Exercise input Start Marker

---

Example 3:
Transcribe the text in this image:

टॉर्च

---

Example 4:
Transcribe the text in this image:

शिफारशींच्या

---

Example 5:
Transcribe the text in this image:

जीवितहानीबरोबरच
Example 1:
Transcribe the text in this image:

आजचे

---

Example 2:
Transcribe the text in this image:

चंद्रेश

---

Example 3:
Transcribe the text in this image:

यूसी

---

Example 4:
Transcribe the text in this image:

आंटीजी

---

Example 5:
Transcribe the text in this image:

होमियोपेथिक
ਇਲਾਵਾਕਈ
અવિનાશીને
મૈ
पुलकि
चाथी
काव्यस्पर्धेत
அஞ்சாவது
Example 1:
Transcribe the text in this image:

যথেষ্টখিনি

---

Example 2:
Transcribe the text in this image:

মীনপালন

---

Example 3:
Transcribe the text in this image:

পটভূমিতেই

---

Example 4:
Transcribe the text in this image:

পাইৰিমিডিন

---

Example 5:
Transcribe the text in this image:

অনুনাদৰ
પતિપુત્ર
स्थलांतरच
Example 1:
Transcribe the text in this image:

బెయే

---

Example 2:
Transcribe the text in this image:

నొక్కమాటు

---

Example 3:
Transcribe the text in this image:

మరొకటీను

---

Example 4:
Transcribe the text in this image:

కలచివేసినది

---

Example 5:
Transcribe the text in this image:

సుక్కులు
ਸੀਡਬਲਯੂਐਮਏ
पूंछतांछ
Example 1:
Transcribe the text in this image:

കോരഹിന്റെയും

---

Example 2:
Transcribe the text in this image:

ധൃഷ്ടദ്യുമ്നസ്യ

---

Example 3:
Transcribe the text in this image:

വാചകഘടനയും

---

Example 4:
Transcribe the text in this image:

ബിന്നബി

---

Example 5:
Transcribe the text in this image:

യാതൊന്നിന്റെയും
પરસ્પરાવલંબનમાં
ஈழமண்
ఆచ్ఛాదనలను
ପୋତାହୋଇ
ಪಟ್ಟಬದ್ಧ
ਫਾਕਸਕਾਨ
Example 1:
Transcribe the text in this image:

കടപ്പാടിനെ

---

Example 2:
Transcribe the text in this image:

Exercise input End Marker

Task objective - Your answer should consist of every record, restated exactly.

Expected answer -
---

Example 3:
Transcribe the text in this image:

टॉर्च

---

Example 4:
Transcribe the text in this image:

शिफारशींच्या

---

Example 5:
Transcribe the text in this image:

जीवितहानीबरोबरच
Example 1:
Transcribe the text in this image:

आजचे

---

Example 2:
Transcribe the text in this image:

चंद्रेश

---

Example 3:
Transcribe the text in this image:

यूसी

---

Example 4:
Transcribe the text in this image:

आंटीजी

---

Example 5:
Transcribe the text in this image:

होमियोपेथिक
ਇਲਾਵਾਕਈ
અવિનાશીને
મૈ
पुलकि
चाथी
काव्यस्पर्धेत
அஞ்சாவது
Example 1:
Transcribe the text in this image:

যথেষ্টখিনি

---

Example 2:
Transcribe the text in this image:

মীনপালন

---

Example 3:
Transcribe the text in this image:

পটভূমিতেই

---

Example 4:
Transcribe the text in this image:

পাইৰিমিডিন

---

Example 5:
Transcribe the text in this image:

অনুনাদৰ
પતિપુત્ર
स्थलांतरच
Example 1:
Transcribe the text in this image:

బెయే

---

Example 2:
Transcribe the text in this image:

నొక్కమాటు

---

Example 3:
Transcribe the text in this image:

మరొకటీను

---

Example 4:
Transcribe the text in this image:

కలచివేసినది

---

Example 5:
Transcribe the text in this image:

సుక్కులు
ਸੀਡਬਲਯੂਐਮਏ
पूंछतांछ
Example 1:
Transcribe the text in this image:

കോരഹിന്റെയും

---

Example 2:
Transcribe the text in this image:

ധൃഷ്ടദ്യുമ്നസ്യ

---

Example 3:
Transcribe the text in this image:

വാചകഘടനയും

---

Example 4:
Transcribe the text in this image:

ബിന്നബി

---

Example 5:
Transcribe the text in this image:

യാതൊന്നിന്റെയും
પરસ્પરાવલંબનમાં
ஈழமண்
ఆచ్ఛాదనలను
ପୋତାହୋଇ
ಪಟ್ಟಬದ್ಧ
ਫਾਕਸਕਾਨ
Example 1:
Transcribe the text in this image:

കടപ്പാടിനെ

---

Example 2:
Transcribe the text in this image:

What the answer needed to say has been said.